Giscard au Grand Journal : ce que l'Histoire retiendra de 2008

Publié le par Moktarama


       
Valéry Giscard d'Estaing, ancien président de la République, était invité ce 20 janvier au Grand Journal de Canal + , pour commenter aux côtés de Rama Yade, secrétaire d'état en détresse, la prestation de serment du président Obama. Cela me fait toujours autant rire de voir des gens ayant une aussi haute idée d'eux-même se faire couper pour passer l'image tellement importante et en direct d'Obama qui "va aller déjeuner" ou celle du président Bush qui "monte dans une voiture pour aller au ranch de Crawford avant d'emménager dans une maison qu'il a acheté à Dallas" .

        Ainsi, au détour d'une conversation, notre ancien président déclarait, toujours aussi sûr de lui, que les deux évènements de l'année 2008, "et il faut bien s'en rendre compte", concerneront, dans une perspective large - il s'est retenu de parler d'Histoire mais l'intention transparaît - , je vous le donne en mille : "Premièrement, la Chine avec l'organisation des jeux olympiques, deuxièmement les USA avec l'élection de Barack Obama" .

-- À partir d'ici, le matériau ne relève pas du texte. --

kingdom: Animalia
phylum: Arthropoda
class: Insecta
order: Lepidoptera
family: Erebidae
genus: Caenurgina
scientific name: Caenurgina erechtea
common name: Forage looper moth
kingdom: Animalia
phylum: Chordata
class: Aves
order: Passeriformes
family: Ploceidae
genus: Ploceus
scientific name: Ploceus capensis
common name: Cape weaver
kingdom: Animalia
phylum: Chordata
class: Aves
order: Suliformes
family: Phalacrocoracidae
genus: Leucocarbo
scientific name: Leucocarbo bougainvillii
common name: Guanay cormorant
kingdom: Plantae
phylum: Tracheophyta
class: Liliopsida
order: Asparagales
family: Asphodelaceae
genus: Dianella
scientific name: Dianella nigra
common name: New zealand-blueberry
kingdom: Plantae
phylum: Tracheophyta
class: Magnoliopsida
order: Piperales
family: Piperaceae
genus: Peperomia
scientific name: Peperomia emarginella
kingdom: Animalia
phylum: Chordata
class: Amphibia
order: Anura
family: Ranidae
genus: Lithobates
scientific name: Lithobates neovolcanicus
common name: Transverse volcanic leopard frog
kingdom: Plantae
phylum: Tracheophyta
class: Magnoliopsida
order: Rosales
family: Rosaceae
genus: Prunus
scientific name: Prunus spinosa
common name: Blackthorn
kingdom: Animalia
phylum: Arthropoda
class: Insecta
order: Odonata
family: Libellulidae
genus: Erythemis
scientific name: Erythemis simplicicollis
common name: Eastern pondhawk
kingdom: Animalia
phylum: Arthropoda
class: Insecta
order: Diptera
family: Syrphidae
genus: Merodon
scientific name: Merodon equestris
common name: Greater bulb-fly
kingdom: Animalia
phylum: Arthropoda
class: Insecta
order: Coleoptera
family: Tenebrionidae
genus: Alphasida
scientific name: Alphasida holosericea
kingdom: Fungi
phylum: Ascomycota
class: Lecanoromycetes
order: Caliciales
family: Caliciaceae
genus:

        J'ai de la tendresse pour cet homme : après avoir expliqué d'un ton condescendant aux chroniqueurs - notamment le pas mauvais Ali Baddou dont il ose dire "qu'il ne connaît peut-être pas suffisamment les USA" - que la situation américaine est extrêmement grave et pour le moment incomparable à la nôtre, il oublie la crise comme évènement majeur de 2008...et ce avec le ton de celui qui sait comment se fait l'Histoire !

        Merci monsieur le président, pour ce grand moment de télévision permis en partie grâce à l'habitude des chroniqueurs de l'émission de se coucher complaisamment devant les réflexions des invités. L'Histoire sera meilleure juge de vos propos que moi, m'est avis tout de même que dans les futurs livres scolaires, la seconde Grande Dépression aura nettement plus de place que les J.O. ou même l'élection du premier président américain noir.


PS : je ne voudrais pas être médisant, aussi je signale que ledit Ali Baddou a finalement quelque peu jouté avec notre ancien président, au sujet du discours tenu par Obama. Et si je suis d'accord avec Giscard sur la nécessité de concret qui n'a pas été remplie par son discours, il est indéniable que les américains attendaient des mots plus que des actes, ce qu'a bien saisi le chroniqueur de l'émission.